With its short days, chilly temperatures and lousy weather, it’s not uncommon to feel a bit down in winter. There’s even a type of depression called Seasonal Affective Disorder (SAD), which up to 10 per cent of the global population suffers from. It can cause people to feel less energetic and cheerful during the colder winter months.
Whether you’re pining for sunshine and beach time or you feel like winter time impacts your mood more seriously, getting outside in natural light, staying active and doing things that give you joy will help you beat those winter blues.
Here are five activities that are guaranteed to lift your spirits during the greyest time of the year:
1. Walk on petal paths at Auckland Botanic Gardens
Put on a jacket and a hat and move your waewae (legs). Not only will you contribute to the recommended 30 minutes of exercise per day and grab some well needed sunlight but spending time in nature has immense benefits for our wellbeing. Research led by the UK’s University of Exeter showed that people who spend at least two hours a week in nature enjoy better health and well-being. It doesn’t matter whether you get your two-hour dose all in one go or break it up into bite-sized adventures – the main thing is that you put in the time.
The Camellia Garden at Auckland Botanic Gardens puts on a show during winter when the flowers come into bloom. Check out the curator Barbara Wheeler sharing her favourite varieties here. Walk along petal-strewn paths and enjoy the various origami-like forms of the different blooms in shades of pink, red and white.
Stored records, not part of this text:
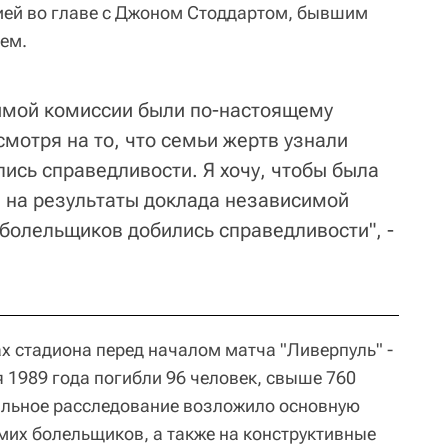
ией во главе с Джоном Стоддартом, бывшим
ем.
имой комиссии были по-настоящему
мотря на то, что семьи жертв узнали
лись справедливости. Я хочу, чтобы была
 на результаты доклада независимой
 болельщиков добились справедливости", -
ах стадиона перед началом матча "Ливерпуль" -
 1989 года погибли 96 человек, свыше 760
альное расследование возложило основную
мих болельщиков, а также на конструктивные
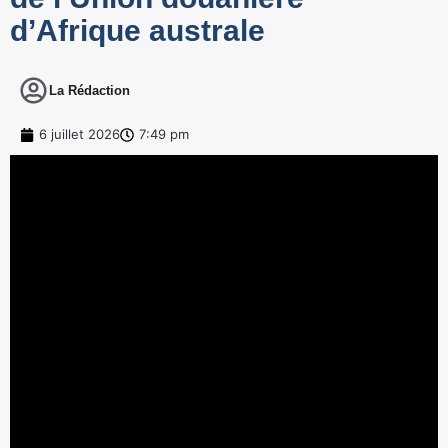
d’Afrique australe
La Rédaction
6 juillet 2026
7:49 pm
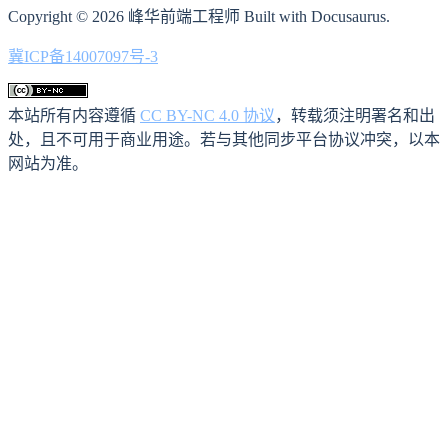
Copyright © 2026 峰华前端工程师 Built with Docusaurus.
冀ICP备14007097号-3
本站所有内容遵循
CC BY-NC 4.0 协议
，转载须注明署名和出
处，且不可用于商业用途。若与其他同步平台协议冲突，以本
网站为准。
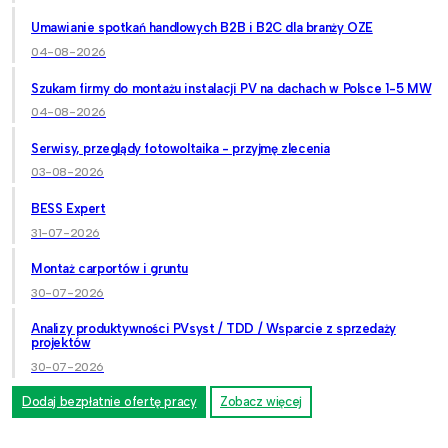
Umawianie spotkań handlowych B2B i B2C dla branży OZE
04-08-2026
Szukam firmy do montażu instalacji PV na dachach w Polsce 1-5 MW
04-08-2026
Serwisy, przeglądy fotowoltaika - przyjmę zlecenia
03-08-2026
BESS Expert
31-07-2026
Montaż carportów i gruntu
30-07-2026
Analizy produktywności PVsyst / TDD / Wsparcie z sprzedaży
projektów
30-07-2026
Dodaj bezpłatnie ofertę pracy
Zobacz więcej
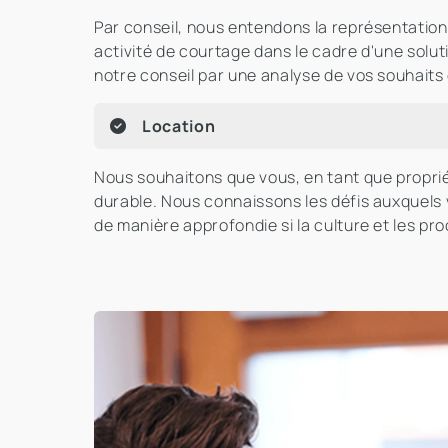
Par conseil, nous entendons la représentatio
activité de courtage dans le cadre d'une sol
notre conseil par une analyse de vos souhaits 
Location
Nous souhaitons que vous, en tant que proprié
durable. Nous connaissons les défis auxquels v
de manière approfondie si la culture et les pr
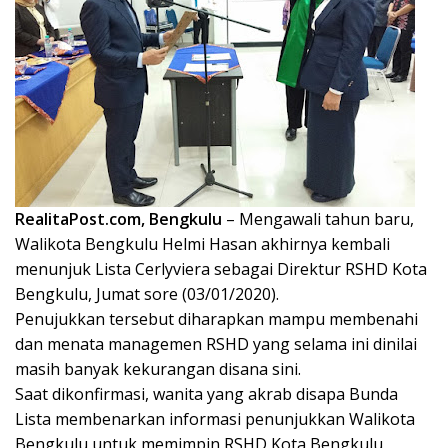
RealitaPost.com, Bengkulu
– Mengawali tahun baru,
Walikota Bengkulu Helmi Hasan akhirnya kembali
menunjuk Lista Cerlyviera sebagai Direktur RSHD Kota
Bengkulu, Jumat sore (03/01/2020).
Penujukkan tersebut diharapkan mampu membenahi
dan menata managemen RSHD yang selama ini dinilai
masih banyak kekurangan disana sini.
Saat dikonfirmasi, wanita yang akrab disapa Bunda
Lista membenarkan informasi penunjukkan Walikota
Bengkulu untuk memimpin RSHD Kota Bengkulu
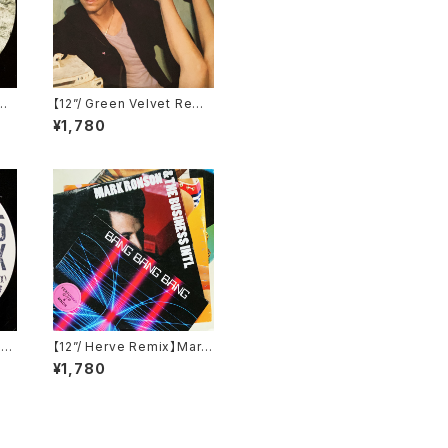
o
【12”/ Green Velvet Remi
x】Tiga / Shoes (Differe
¥1,780
io
nt) (DIFB 1216T)
)
bo)
【12”/ Herve Remix】Mark
Ronson & The Business
¥1,780
Intl / Bang Bang Bang (C
olumbia) (88697741961)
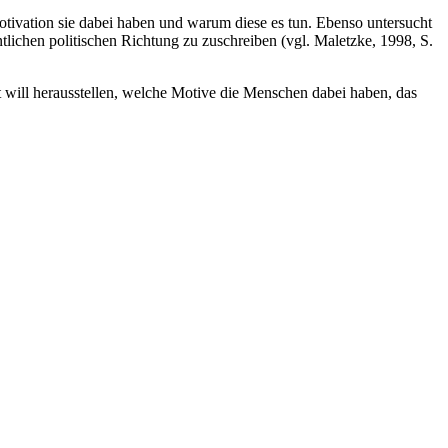
tivation sie dabei haben und warum diese es tun. Ebenso untersucht
lichen politischen Richtung zu zuschreiben (vgl. Maletzke, 1998, S.
 will herausstellen, welche Motive die Menschen dabei haben, das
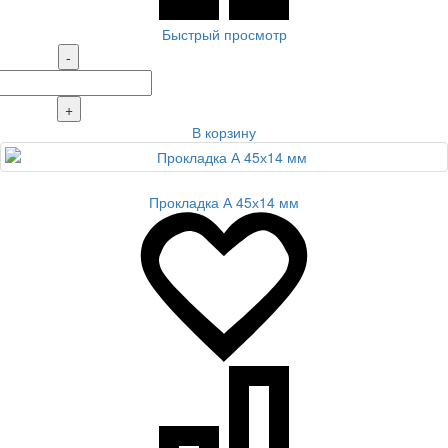
Быстрый просмотр
-
+
В корзину
Прокладка А 45х14 мм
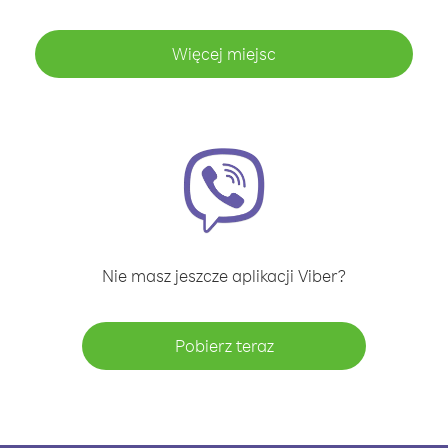
Więcej miejsc
Nie masz jeszcze aplikacji Viber?
Pobierz teraz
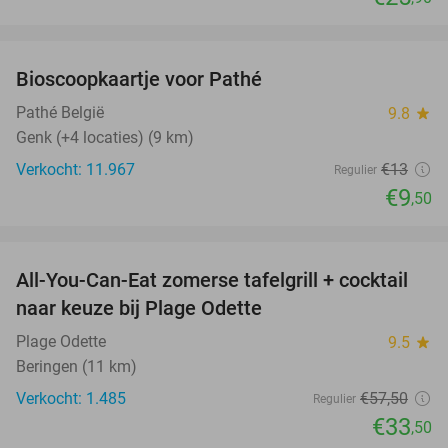
favorite_border
Bioscoopkaartje voor Pathé
27%
Pathé België
9.8
star
Genk (+4 locaties) (9 km)
Verkocht: 11.967
€13
Regulier
€9
,50
favorite_border
All-You-Can-Eat zomerse tafelgrill + cocktail
42%
naar keuze bij Plage Odette
Plage Odette
9.5
star
Beringen (11 km)
Verkocht: 1.485
€57
,50
Regulier
€33
,50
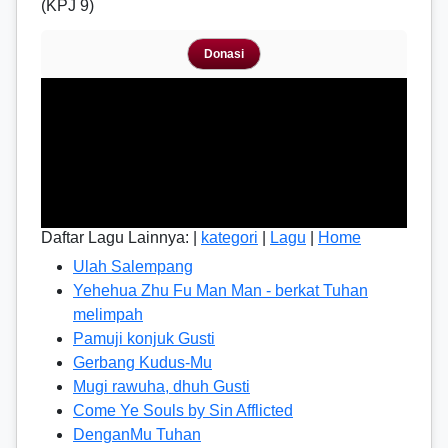
(KPJ 9)
Donasi
Daftar Lagu Lainnya: |
kategori
|
Lagu
|
Home
Ulah Salempang
Yehehua Zhu Fu Man Man - berkat Tuhan
melimpah
Pamuji konjuk Gusti
Gerbang Kudus-Mu
Mugi rawuha, dhuh Gusti
Come Ye Souls by Sin Afflicted
DenganMu Tuhan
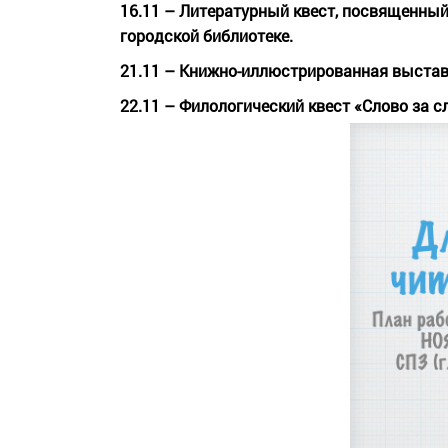
16.11 – Литературный квест, посвященны
городской библиотеке.
21.11 – Книжно-иллюстрированная выстав
22.11 – Филологический квест «Слово за с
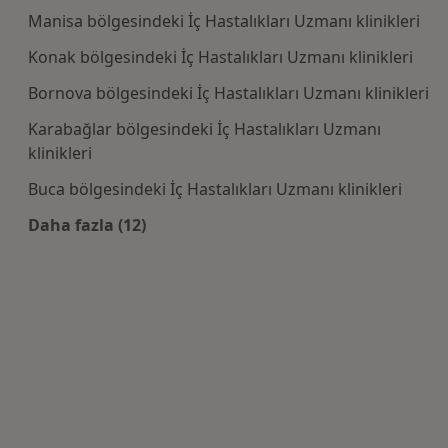
Manisa bölgesindeki İç Hastalıkları Uzmanı klinikleri
Konak bölgesindeki İç Hastalıkları Uzmanı klinikleri
Bornova bölgesindeki İç Hastalıkları Uzmanı klinikleri
Karabağlar bölgesindeki İç Hastalıkları Uzmanı
klinikleri
Buca bölgesindeki İç Hastalıkları Uzmanı klinikleri
Daha fazla (12)
Kategoride daha fazlası: Yakınlardaki İç Hasta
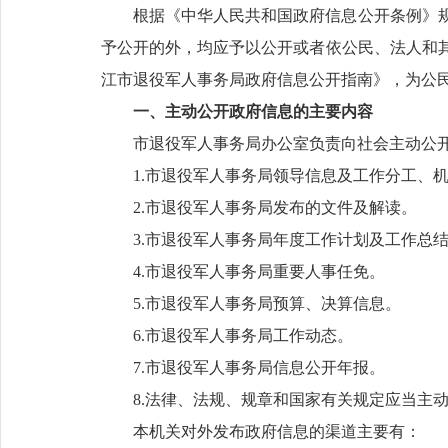
根据《中华人民共和国政府信息公开条例》
予公开的外，均应予以公开或者依公民、法人和
江市退役军人事务局政府信息公开指南》，为公
一、主动公开政府信息的主要内容
市退役军人事务局办公室负责向社会主动公
1.市退役军人事务局领导信息及工作分工、
2.市退役军人事务局发布的文件及解读。
3.市退役军人事务局年度工作计划及工作总
4.市退役军人事务局重要人事任免。
5.市退役军人事务局预算、决算信息。
6.市退役军人事务局工作动态。
7.市退役军人事务局信息公开年报。
8.法律、法规、规章和国家有关规定应当主
本机关对外发布政府信息的渠道主要有：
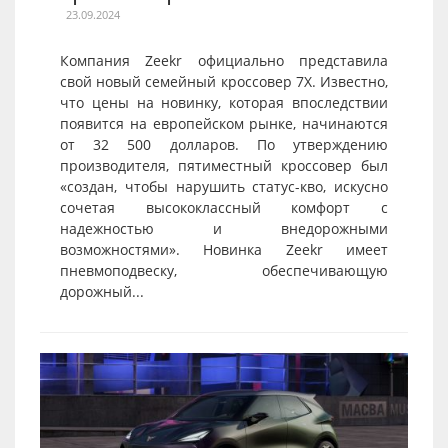
23.09.2024
Компания Zeekr официально представила
свой новый семейный кроссовер 7X. Известно,
что цены на новинку, которая впоследствии
появится на европейском рынке, начинаются
от 32 500 долларов. По утверждению
производителя, пятиместный кроссовер был
«создан, чтобы нарушить статус-кво, искусно
сочетая высококлассный комфорт с
надежностью и внедорожными
возможностями». Новинка Zeekr имеет
пневмоподвеску, обеспечивающую
дорожный...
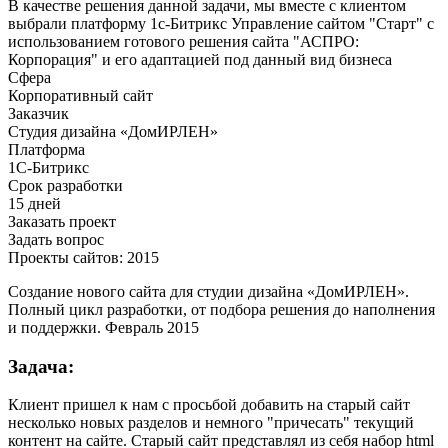
В качестве решения данной задачи, мы вместе с клиентом
выбрали платформу 1с-Битрикс Управление сайтом "Старт" с
использованием готового решения сайта "АСПРО:
Корпорация" и его адаптацией под данный вид бизнеса
Сфера
Корпоративный сайт
Заказчик
Студия дизайна «ДомИРЛЕН»
Платформа
1С-Битрикс
Срок разработки
15 дней
Заказать проект
Задать вопрос
Проекты сайтов: 2015
Создание нового сайта для студии дизайна «ДомИРЛЕН».
Полный цикл разработки, от подбора решения до наполнения
и поддержки. Февраль 2015
Задача:
Клиент пришел к нам с просьбой добавить на старый сайт
несколько новых разделов и немного "причесать" текущий
контент на сайте. Старый сайт представлял из себя набор html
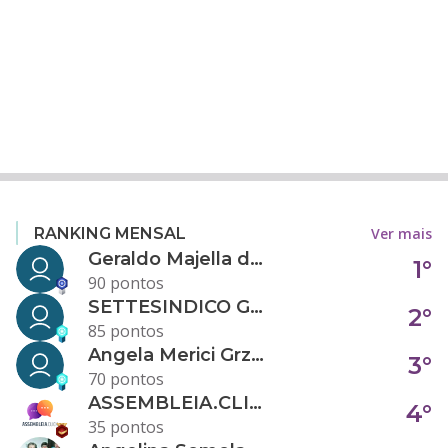
Ver mais
RANKING MENSAL
Geraldo Majella da Silva
1°
90 pontos
SETTESINDICO GOVERNANÇA CONDOMINIAL
2°
85 pontos
Angela Merici Grzybowski
3°
70 pontos
ASSEMBLEIA.CLICK
4°
35 pontos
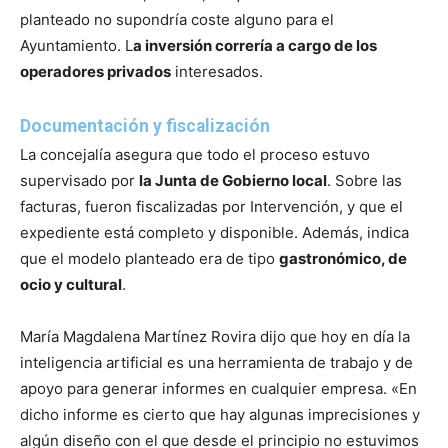
planteado no supondría coste alguno para el
Ayuntamiento. L
a inversión correría a cargo de los
operadores privados
interesados.
Documentación y fiscalización
La concejalía asegura que todo el proceso estuvo
supervisado por
la Junta de Gobierno local
. Sobre las
facturas, fueron fiscalizadas por Intervención, y que el
expediente está completo y disponible. Además, indica
que el modelo planteado era de tipo
gastronómico, de
ocio y cultural
.
María Magdalena Martínez Rovira dijo que hoy en día la
inteligencia artificial es una herramienta de trabajo y de
apoyo para generar informes en cualquier empresa. «En
dicho informe es cierto que hay algunas imprecisiones y
algún diseño con el que desde el principio no estuvimos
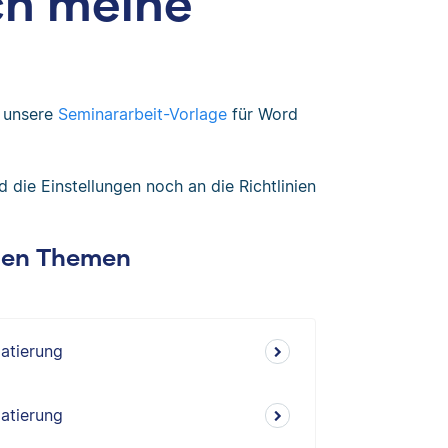
ch meine
u unsere
Seminararbeit-Vorlage
für Word
 die Einstellungen noch an die Richtlinien
chen Themen
atierung
atierung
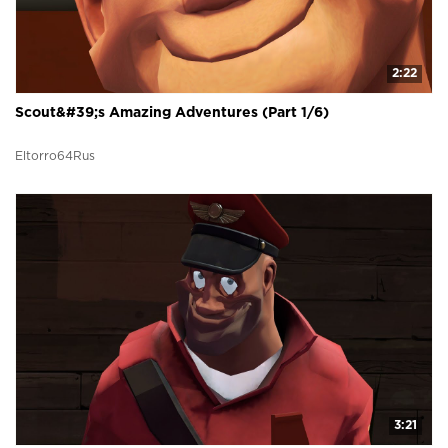
2:22
Scout&#39;s Amazing Adventures (Part 1/6)
Eltorro64Rus
3:21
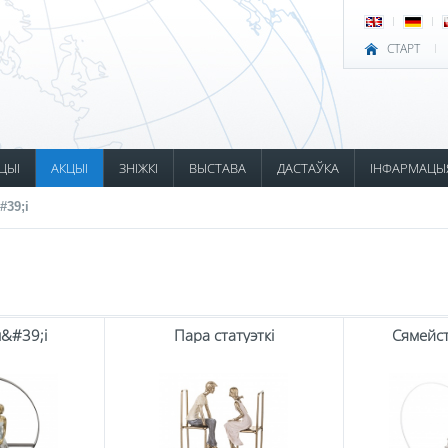
СТАРТ
ЦЫІ
АКЦЫІ
ЗНІЖКІ
ВЫСТАВА
ДАСТАЎКА
ІНФАРМАЦЫ
#39;і
м&#39;і
Пара статуэткі
Сямейст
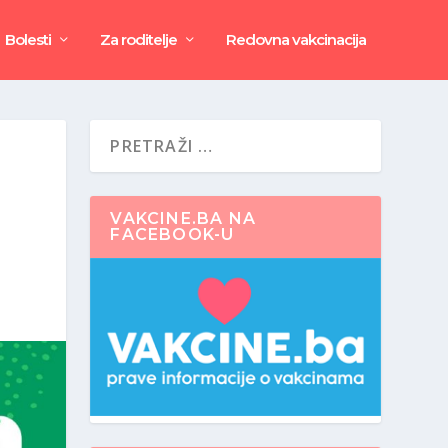
Bolesti
Za roditelje
Redovna vakcinacija
VAKCINE.BA NA
FACEBOOK-U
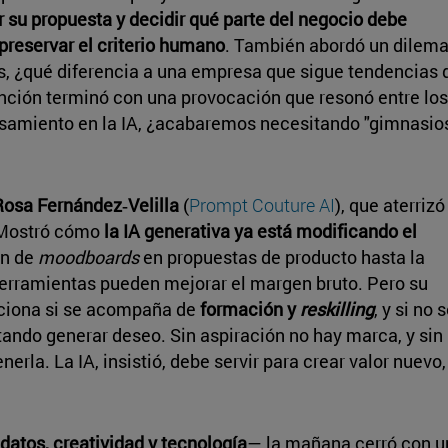
r su propuesta y decidir qué parte del negocio debe
preservar el criterio humano
. También abordó un dilem
s, ¿qué diferencia a una empresa que sigue tendencias 
ención terminó con una provocación que resonó entre los
samiento en la IA, ¿acabaremos necesitando "gimnasio
Rosa Fernández‑Velilla
(
Prompt Couture AI
), que aterrizó
. Mostró cómo
la IA generativa ya está modificando el
ón de
moodboards
en propuestas de producto hasta la
erramientas pueden mejorar el margen bruto. Pero su
unciona si se acompaña de
formación y
reskilling
, y si no 
tando generar deseo. Sin aspiración no hay marca, y sin
rla. La IA, insistió, debe servir para crear valor nuevo,
 datos, creatividad y tecnología
— la mañana cerró con u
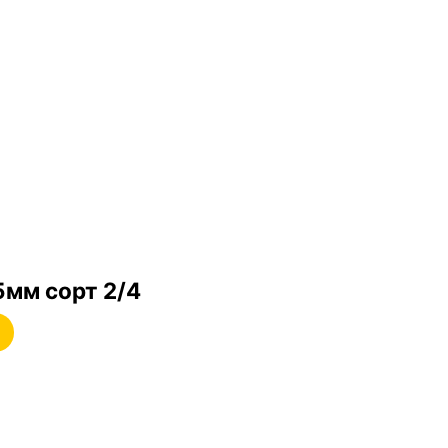
5мм сорт 2/4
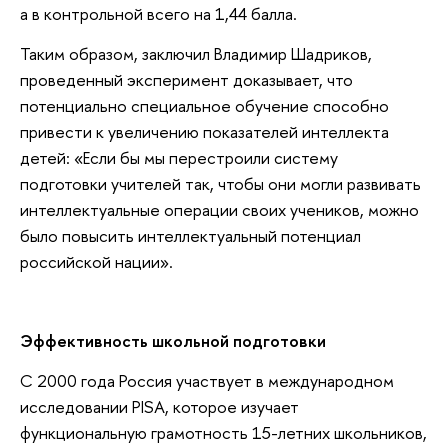
а в контрольной всего на 1,44 балла.
Таким образом, заключил Владимир Шадриков,
проведенный эксперимент доказывает, что
потенциально специальное обучение способно
привести к увеличению показателей интеллекта
детей: «Если бы мы перестроили систему
подготовки учителей так, чтобы они могли развивать
интеллектуальные операции своих учеников, можно
было повысить интеллектуальный потенциал
российской нации».
Эффективность школьной подготовки
С 2000 года Россия участвует в международном
исследовании PISA, которое изучает
функциональную грамотность 15-летних школьников,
Listen out for the uplifting voices of tūī, which also like visiting these plants in winter to drink their nectar.
2. Challenge yourself to a midwinter dip
The benefits of swimming outdoors in the colder months have been much touted in recent years, and there’s a growing amount of research to back up these claims. Nobody is knocking your local pool – all exercise is great – but open-water swimming connects us with the natural world and helps us to enter a contemplative space.
With hundreds of beaches to choose from, there are plenty of places you can take a chilly dip. Good options are Mission Bay, Takapuna and Narrow Neck, and some communities even have local swimming clubs. Before you take the plunge, read up on how to stay warm before and afterwards, as well as other safety guidelines.
If you’re swimming out of your depth, go with a group or have someone on the beach to keep an eye on you, and wear a brightly coloured cap so any nearby watercraft can spot you. Also look at the SafeSwim website first to check the water quality and conditions. And if you’re not quite game enough, go for a stroll in the shallows – the feeling of cold water and sand beneath your feet will still elevate your mood.
3. Give back
Giving back to your community will definitely lift your spirits. In fact, an 18-year-long UK study showed that volunteers experienced better health and life satisfaction. Choose an activity that’s meaningful to you, such as attending a tree planting day or a beach clean-up. Not only will you be helping the environment, you’ll also make new connections, particularly if you’re volunteering in your local neighbourhood.
4. Ride a rainbow or freewheel along a bright pink pathway
Get those wheels turning! There are cycle paths to explore all over the city, but if you’re looking for great vistas plus a burst of colour on a grey day why not ride the Waterview Path, to the Grey Lynn to Waterview Path outside Unitec has a rainbow you can ride along.
Then shake off the blues and go pink by iding or walking along Te Ara I Whiti / The Lightpath – this magenta-coloured cycleway starts at upper Queen Street and crosses the motorway to the Nelson Street off-ramp. It’s an inspiring illuminated space with interactive lights and Māori designs, including a 140-square-metre koru pattern at the northern end.
5. Dose yourself with art and caffeine
Sometimes all you need to lift your spirits on a grey day is a change of scene, and Auckland Art Gallery Toi o Tāmaki delivers multiple scenes through its dynamic exhibitions. Ponder over paintings, photography and sculpture in Aotearoa’s largest art museum, then catch up with a friend for coffee in the sunny cafe overlooking Albert Park. If you don’t feel like making the trek into town, there are galleries all over the region, many of which also offer classes where you can learn a new skill – another way to help shift your mindset.